Hidup seturut kehendakNya adalah proses penyerahan diri untuk menjadikan rancanganNya sebagai kompas utama. Ini berarti menyelaraskan tindakan kita dengan firmanNya, mengutamakan kasih, melayani sesama, dan percaya bahwa jalanNya meski terkadang penuh ujian selalu membawa damai sejahtera dan tujuan yang indah bagi kita. Untuk dapat hidup seturut dengan kehendakNya, maka kita harus :
Melibatkan Tuhan dalam Setiap Rencana: seringkali kita membuat rencana dan meminta Tuhan untuk memberkatinya. Hidup seturut kehendakNya berarti membalik prosesnya, mencari kehendak Tuhan terlebih dahulu, lalu membiarkan rencanaNya menjadi langkah kita.
Taat pada Perkara Kecil: ketaatan besar seringkali dibangun dari hal-hal kecil. Menjalankan tanggung jawab harian sebagai pelajar, karyawan, pedagang, pengusaha atau anggota keluarga dengan penuh integritas adalah bentuk nyata melakukan kehendak-Nya.
Melepaskan Kekhawatiran: Saat kita menyerahkan hidup sepenuhnya, kita diajak untuk tidak lagi dikuasai oleh kecemasan. Percayalah bahwa pemeliharaan Tuhan jauh lebih besar daripada masalah yang sedang kita hadapi.
Berbuah bagi sesama: Tuhan memanggil kita tidak hanya untuk diselamatkan, tetapi juga untuk menjadi berkat bagi sesama. Melakukan kehendak-Nya berarti membawa dampak positif dan kebaikan kepada orang-orang di sekitar kita.

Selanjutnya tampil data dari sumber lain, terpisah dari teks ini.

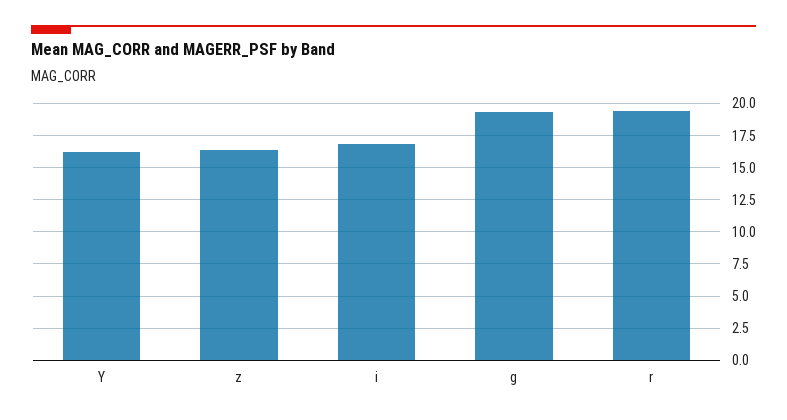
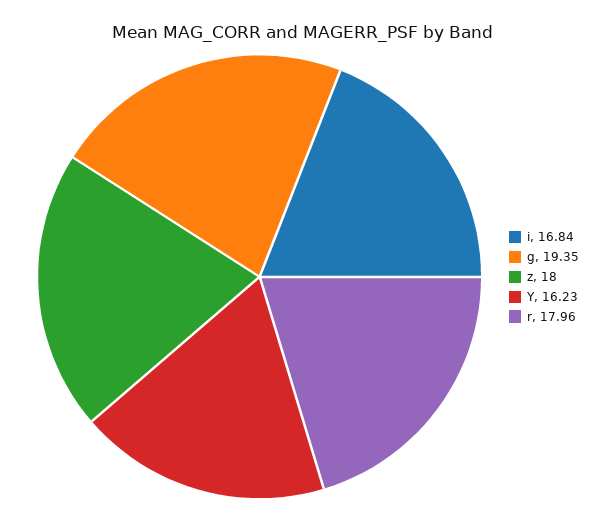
z: 16.5 -> 18
r: 19.5 -> 17.96

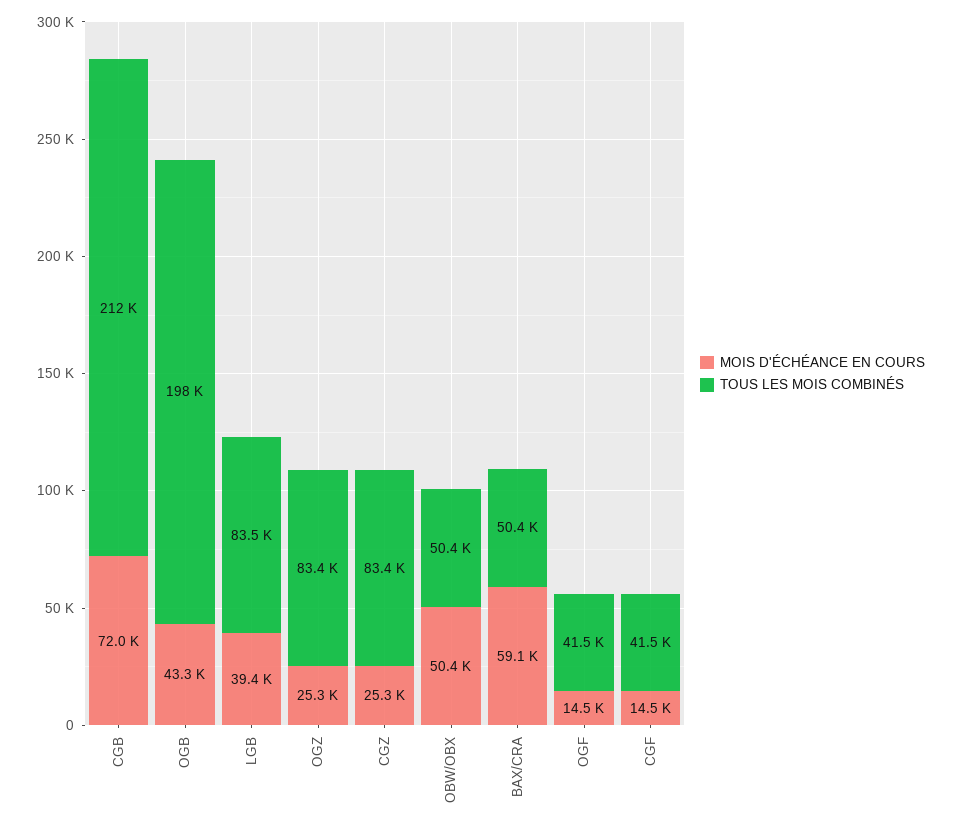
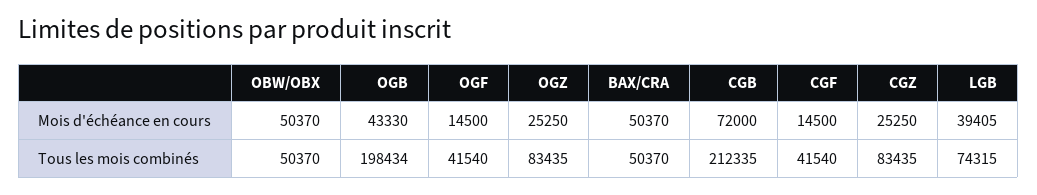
TOUS LES MOIS COMBINÉS, LGB: 83500 -> 74315
MOIS D'ÉCHÉANCE EN COURS, BAX/CRA: 59100 -> 50370

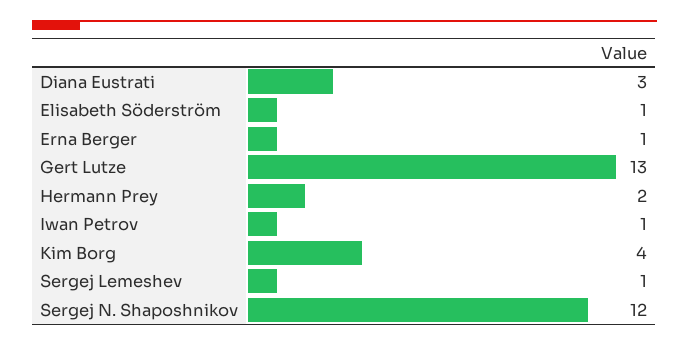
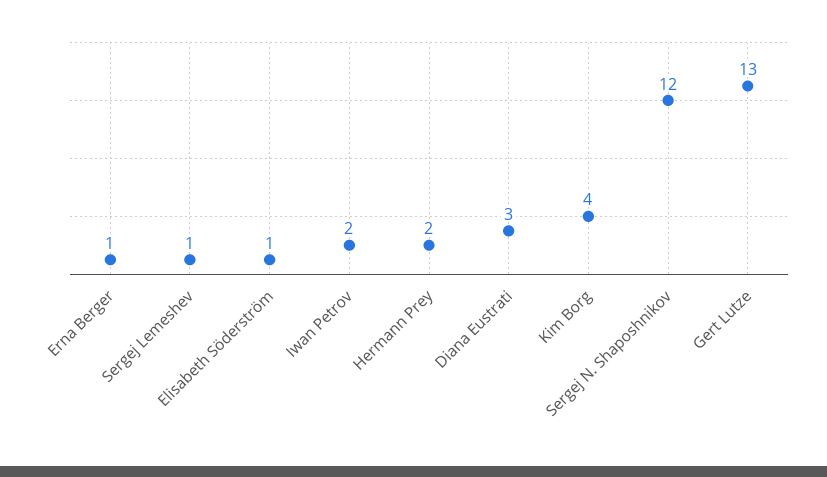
Iwan Petrov: 1 -> 2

Di dalam Yohanes 8 : 31 dikatakan “Jikalau kamu tetap dalam firmanKu, kamu benar-benar adalah muridku.” Dan jika kita mengaku diri sebagai murid-Nya, maka sudah semestinya kita taat dan tunduk kepada Tuhan, bukan kepada ego. Dengan merendahkan diri untuk tunduk kepada Tuhan, kita dapat mengarahkan hidup kita kepada Tuhan dengan mewujudkannya dalam hidup bagi sesama.